▶ **Exercise instructions**
Filter task. Return each line of the material that holds the string "none".

▶ **Supplied data**
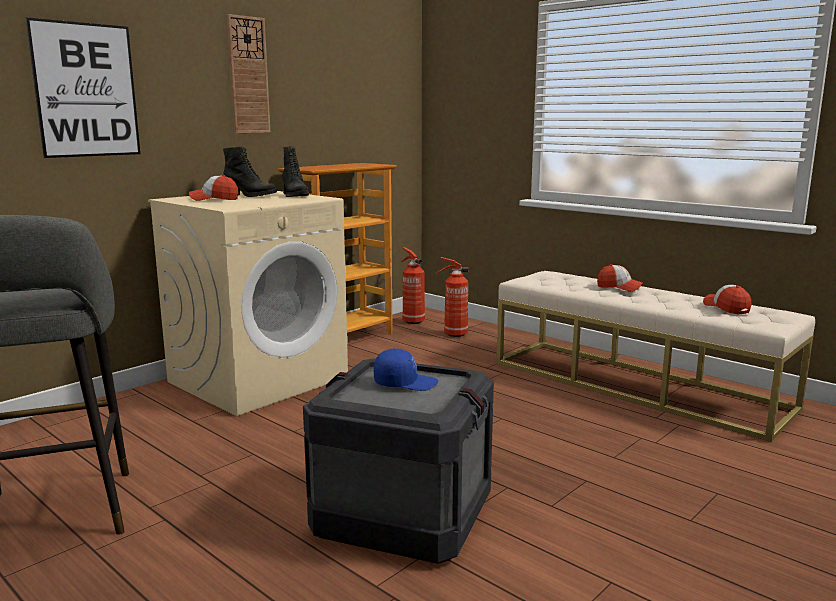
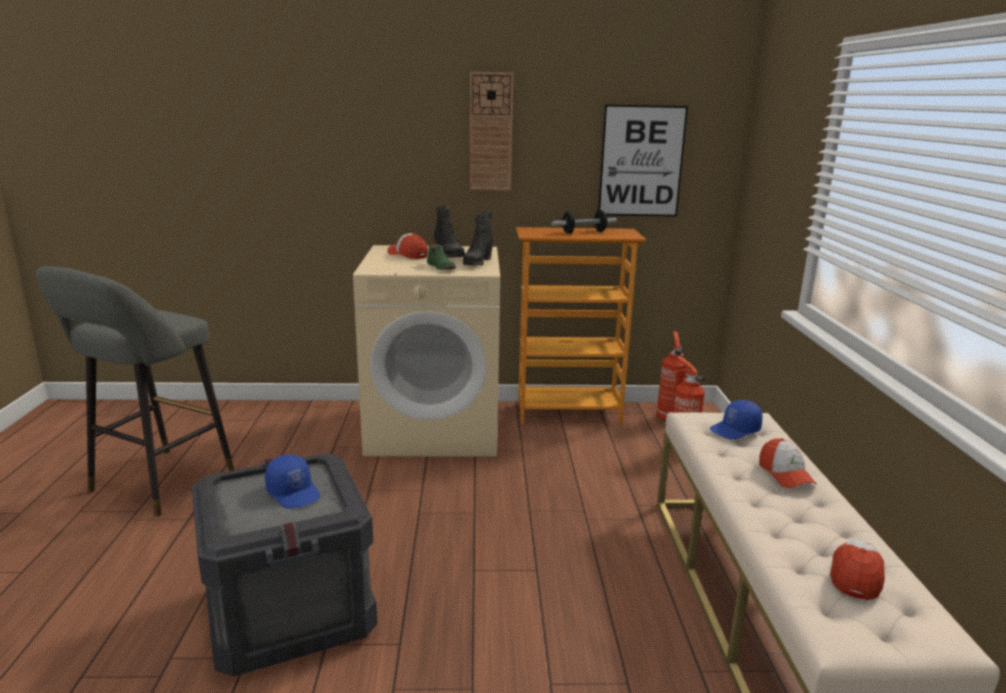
camera: 45 degrees right, 5 degrees up
picture [25,17,141,158] -> picture moved to [598,104,688,217]
none -> green shoe [427,244,456,270]
none -> dumbbell [552,210,617,234]
none -> blue cap [710,400,763,439]

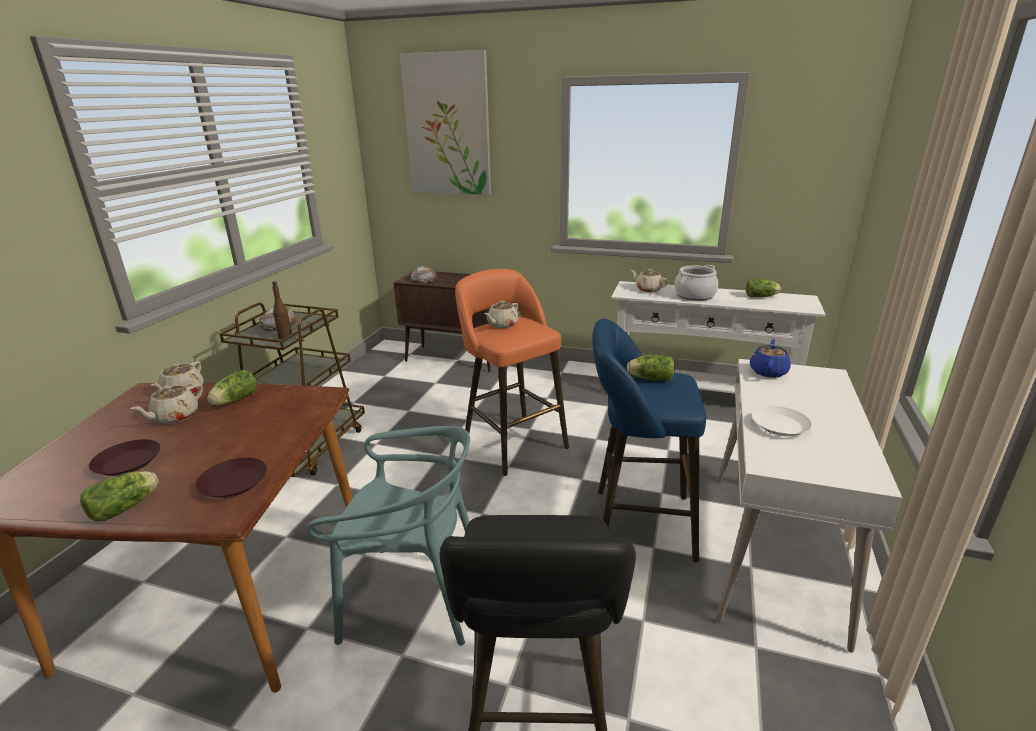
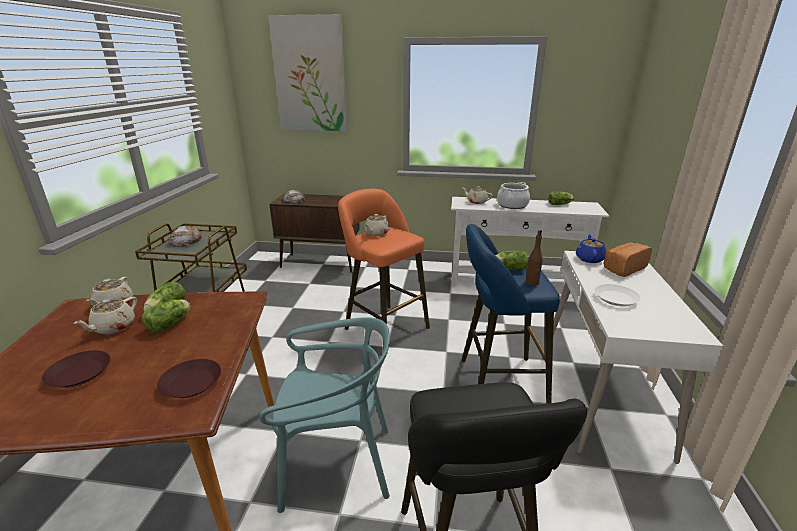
camera: 10 degrees left, 0 degrees up
lettuce [80,471,159,522] -> lettuce moved to [142,300,190,333]
brown bottle [272,281,292,339] -> brown bottle moved to [526,230,542,286]
none -> bread [603,243,652,277]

▶ **Solution to the problem**
none -> green shoe [427,244,456,270]
none -> dumbbell [552,210,617,234]
none -> blue cap [710,400,763,439]
none -> bread [603,243,652,277]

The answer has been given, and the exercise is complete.